- _ACTIVITY_: The required output is every entry below, copied exactly.

- _RECORDS FOR THIS EXERCISE_:

• • • • • • •

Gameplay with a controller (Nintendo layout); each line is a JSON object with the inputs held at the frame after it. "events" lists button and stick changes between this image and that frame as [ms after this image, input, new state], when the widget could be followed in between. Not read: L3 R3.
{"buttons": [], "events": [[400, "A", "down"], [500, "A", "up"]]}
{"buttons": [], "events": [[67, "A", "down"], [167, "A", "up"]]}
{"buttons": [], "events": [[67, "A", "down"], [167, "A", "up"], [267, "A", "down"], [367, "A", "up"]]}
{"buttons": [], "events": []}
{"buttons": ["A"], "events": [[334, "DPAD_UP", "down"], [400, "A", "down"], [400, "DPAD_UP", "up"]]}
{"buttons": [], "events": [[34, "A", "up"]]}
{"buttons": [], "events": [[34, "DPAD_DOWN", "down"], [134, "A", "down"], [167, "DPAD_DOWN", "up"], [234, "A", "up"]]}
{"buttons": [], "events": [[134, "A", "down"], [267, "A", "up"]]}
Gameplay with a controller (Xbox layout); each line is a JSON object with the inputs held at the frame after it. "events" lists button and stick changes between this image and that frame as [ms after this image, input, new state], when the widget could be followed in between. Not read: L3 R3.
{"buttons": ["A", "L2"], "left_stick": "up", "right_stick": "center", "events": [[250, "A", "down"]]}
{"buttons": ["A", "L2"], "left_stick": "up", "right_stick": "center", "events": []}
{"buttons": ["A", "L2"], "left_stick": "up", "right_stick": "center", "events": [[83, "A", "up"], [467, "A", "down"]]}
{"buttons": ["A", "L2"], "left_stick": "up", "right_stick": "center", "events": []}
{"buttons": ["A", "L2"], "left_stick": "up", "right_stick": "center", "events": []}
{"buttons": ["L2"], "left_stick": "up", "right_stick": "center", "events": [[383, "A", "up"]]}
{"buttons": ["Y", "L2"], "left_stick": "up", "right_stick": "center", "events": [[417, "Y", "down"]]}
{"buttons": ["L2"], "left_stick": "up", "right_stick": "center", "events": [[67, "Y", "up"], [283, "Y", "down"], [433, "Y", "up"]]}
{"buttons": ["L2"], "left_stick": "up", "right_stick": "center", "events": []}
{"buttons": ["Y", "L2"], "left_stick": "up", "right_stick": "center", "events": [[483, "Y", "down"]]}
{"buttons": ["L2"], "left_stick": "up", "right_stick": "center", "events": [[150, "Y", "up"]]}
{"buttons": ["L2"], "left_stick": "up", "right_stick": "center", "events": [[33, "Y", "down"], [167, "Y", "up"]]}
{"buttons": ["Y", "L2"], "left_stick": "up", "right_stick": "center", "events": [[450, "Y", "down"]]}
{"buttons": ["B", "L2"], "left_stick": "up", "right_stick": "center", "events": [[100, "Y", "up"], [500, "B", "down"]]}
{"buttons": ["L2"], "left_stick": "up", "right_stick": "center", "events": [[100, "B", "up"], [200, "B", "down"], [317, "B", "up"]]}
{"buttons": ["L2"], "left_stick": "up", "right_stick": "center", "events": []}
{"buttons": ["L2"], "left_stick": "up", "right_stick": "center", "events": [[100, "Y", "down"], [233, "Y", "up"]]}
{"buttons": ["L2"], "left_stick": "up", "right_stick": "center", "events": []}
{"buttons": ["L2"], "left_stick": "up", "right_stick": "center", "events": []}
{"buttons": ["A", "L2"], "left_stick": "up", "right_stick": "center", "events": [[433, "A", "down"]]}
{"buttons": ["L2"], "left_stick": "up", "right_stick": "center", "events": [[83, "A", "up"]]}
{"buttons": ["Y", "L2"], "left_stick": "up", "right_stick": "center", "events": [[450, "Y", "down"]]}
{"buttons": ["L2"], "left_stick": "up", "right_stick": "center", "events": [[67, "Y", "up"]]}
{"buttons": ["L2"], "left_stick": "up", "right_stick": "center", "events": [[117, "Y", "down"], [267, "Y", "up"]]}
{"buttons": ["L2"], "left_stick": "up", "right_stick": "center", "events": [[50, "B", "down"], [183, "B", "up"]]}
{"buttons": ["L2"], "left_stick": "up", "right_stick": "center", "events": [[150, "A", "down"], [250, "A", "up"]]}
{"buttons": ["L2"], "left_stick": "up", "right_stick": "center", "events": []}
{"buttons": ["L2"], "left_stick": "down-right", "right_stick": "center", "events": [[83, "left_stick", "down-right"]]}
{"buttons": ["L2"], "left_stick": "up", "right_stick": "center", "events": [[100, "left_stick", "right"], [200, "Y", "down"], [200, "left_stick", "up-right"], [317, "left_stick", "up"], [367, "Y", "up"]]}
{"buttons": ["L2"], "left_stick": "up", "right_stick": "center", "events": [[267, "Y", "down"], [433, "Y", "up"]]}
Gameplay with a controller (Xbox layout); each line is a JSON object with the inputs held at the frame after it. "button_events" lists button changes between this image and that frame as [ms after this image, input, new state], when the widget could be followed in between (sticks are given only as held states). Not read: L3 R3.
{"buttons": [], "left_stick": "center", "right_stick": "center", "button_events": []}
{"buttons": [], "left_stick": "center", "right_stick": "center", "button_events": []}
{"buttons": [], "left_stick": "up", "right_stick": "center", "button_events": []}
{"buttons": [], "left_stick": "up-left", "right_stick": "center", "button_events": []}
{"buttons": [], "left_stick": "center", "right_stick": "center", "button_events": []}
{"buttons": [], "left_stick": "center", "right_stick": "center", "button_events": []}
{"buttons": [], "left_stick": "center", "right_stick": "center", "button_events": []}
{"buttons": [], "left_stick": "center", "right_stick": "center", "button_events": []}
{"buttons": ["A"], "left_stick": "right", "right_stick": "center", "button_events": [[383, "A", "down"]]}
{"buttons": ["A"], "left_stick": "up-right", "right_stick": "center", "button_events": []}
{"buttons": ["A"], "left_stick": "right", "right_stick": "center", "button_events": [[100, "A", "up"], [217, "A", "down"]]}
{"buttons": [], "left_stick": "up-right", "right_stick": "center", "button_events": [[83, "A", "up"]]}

• • • • • • •

- _EXERCISE OUTPUT_:
Gameplay with a controller (Nintendo layout); each line is a JSON object with the inputs held at the frame after it. "events" lists button and stick changes between this image and that frame as [ms after this image, input, new state], when the widget could be followed in between. Not read: L3 R3.
{"buttons": [], "events": [[400, "A", "down"], [500, "A", "up"]]}
{"buttons": [], "events": [[67, "A", "down"], [167, "A", "up"]]}
{"buttons": [], "events": [[67, "A", "down"], [167, "A", "up"], [267, "A", "down"], [367, "A", "up"]]}
{"buttons": [], "events": []}
{"buttons": ["A"], "events": [[334, "DPAD_UP", "down"], [400, "A", "down"], [400, "DPAD_UP", "up"]]}
{"buttons": [], "events": [[34, "A", "up"]]}
{"buttons": [], "events": [[34, "DPAD_DOWN", "down"], [134, "A", "down"], [167, "DPAD_DOWN", "up"], [234, "A", "up"]]}
{"buttons": [], "events": [[134, "A", "down"], [267, "A", "up"]]}
Gameplay with a controller (Xbox layout); each line is a JSON object with the inputs held at the frame after it. "events" lists button and stick changes between this image and that frame as [ms after this image, input, new state], when the widget could be followed in between. Not read: L3 R3.
{"buttons": ["A", "L2"], "left_stick": "up", "right_stick": "center", "events": [[250, "A", "down"]]}
{"buttons": ["A", "L2"], "left_stick": "up", "right_stick": "center", "events": []}
{"buttons": ["A", "L2"], "left_stick": "up", "right_stick": "center", "events": [[83, "A", "up"], [467, "A", "down"]]}
{"buttons": ["A", "L2"], "left_stick": "up", "right_stick": "center", "events": []}
{"buttons": ["A", "L2"], "left_stick": "up", "right_stick": "center", "events": []}
{"buttons": ["L2"], "left_stick": "up", "right_stick": "center", "events": [[383, "A", "up"]]}
{"buttons": ["Y", "L2"], "left_stick": "up", "right_stick": "center", "events": [[417, "Y", "down"]]}
{"buttons": ["L2"], "left_stick": "up", "right_stick": "center", "events": [[67, "Y", "up"], [283, "Y", "down"], [433, "Y", "up"]]}
{"buttons": ["L2"], "left_stick": "up", "right_stick": "center", "events": []}
{"buttons": ["Y", "L2"], "left_stick": "up", "right_stick": "center", "events": [[483, "Y", "down"]]}
{"buttons": ["L2"], "left_stick": "up", "right_stick": "center", "events": [[150, "Y", "up"]]}
{"buttons": ["L2"], "left_stick": "up", "right_stick": "center", "events": [[33, "Y", "down"], [167, "Y", "up"]]}
{"buttons": ["Y", "L2"], "left_stick": "up", "right_stick": "center", "events": [[450, "Y", "down"]]}
{"buttons": ["B", "L2"], "left_stick": "up", "right_stick": "center", "events": [[100, "Y", "up"], [500, "B", "down"]]}
{"buttons": ["L2"], "left_stick": "up", "right_stick": "center", "events": [[100, "B", "up"], [200, "B", "down"], [317, "B", "up"]]}
{"buttons": ["L2"], "left_stick": "up", "right_stick": "center", "events": []}
{"buttons": ["L2"], "left_stick": "up", "right_stick": "center", "events": [[100, "Y", "down"], [233, "Y", "up"]]}
{"buttons": ["L2"], "left_stick": "up", "right_stick": "center", "events": []}
{"buttons": ["L2"], "left_stick": "up", "right_stick": "center", "events": []}
{"buttons": ["A", "L2"], "left_stick": "up", "right_stick": "center", "events": [[433, "A", "down"]]}
{"buttons": ["L2"], "left_stick": "up", "right_stick": "center", "events": [[83, "A", "up"]]}
{"buttons": ["Y", "L2"], "left_stick": "up", "right_stick": "center", "events": [[450, "Y", "down"]]}
{"buttons": ["L2"], "left_stick": "up", "right_stick": "center", "events": [[67, "Y", "up"]]}
{"buttons": ["L2"], "left_stick": "up", "right_stick": "center", "events": [[117, "Y", "down"], [267, "Y", "up"]]}
{"buttons": ["L2"], "left_stick": "up", "right_stick": "center", "events": [[50, "B", "down"], [183, "B", "up"]]}
{"buttons": ["L2"], "left_stick": "up", "right_stick": "center", "events": [[150, "A", "down"], [250, "A", "up"]]}
{"buttons": ["L2"], "left_stick": "up", "right_stick": "center", "events": []}
{"buttons": ["L2"], "left_stick": "down-right", "right_stick": "center", "events": [[83, "left_stick", "down-right"]]}
{"buttons": ["L2"], "left_stick": "up", "right_stick": "center", "events": [[100, "left_stick", "right"], [200, "Y", "down"], [200, "left_stick", "up-right"], [317, "left_stick", "up"], [367, "Y", "up"]]}
{"buttons": ["L2"], "left_stick": "up", "right_stick": "center", "events": [[267, "Y", "down"], [433, "Y", "up"]]}
Gameplay with a controller (Xbox layout); each line is a JSON object with the inputs held at the frame after it. "button_events" lists button changes between this image and that frame as [ms after this image, input, new state], when the widget could be followed in between (sticks are given only as held states). Not read: L3 R3.
{"buttons": [], "left_stick": "center", "right_stick": "center", "button_events": []}
{"buttons": [], "left_stick": "center", "right_stick": "center", "button_events": []}
{"buttons": [], "left_stick": "up", "right_stick": "center", "button_events": []}
{"buttons": [], "left_stick": "up-left", "right_stick": "center", "button_events": []}
{"buttons": [], "left_stick": "center", "right_stick": "center", "button_events": []}
{"buttons": [], "left_stick": "center", "right_stick": "center", "button_events": []}
{"buttons": [], "left_stick": "center", "right_stick": "center", "button_events": []}
{"buttons": [], "left_stick": "center", "right_stick": "center", "button_events": []}
{"buttons": ["A"], "left_stick": "right", "right_stick": "center", "button_events": [[383, "A", "down"]]}
{"buttons": ["A"], "left_stick": "up-right", "right_stick": "center", "button_events": []}
{"buttons": ["A"], "left_stick": "right", "right_stick": "center", "button_events": [[100, "A", "up"], [217, "A", "down"]]}
{"buttons": [], "left_stick": "up-right", "right_stick": "center", "button_events": [[83, "A", "up"]]}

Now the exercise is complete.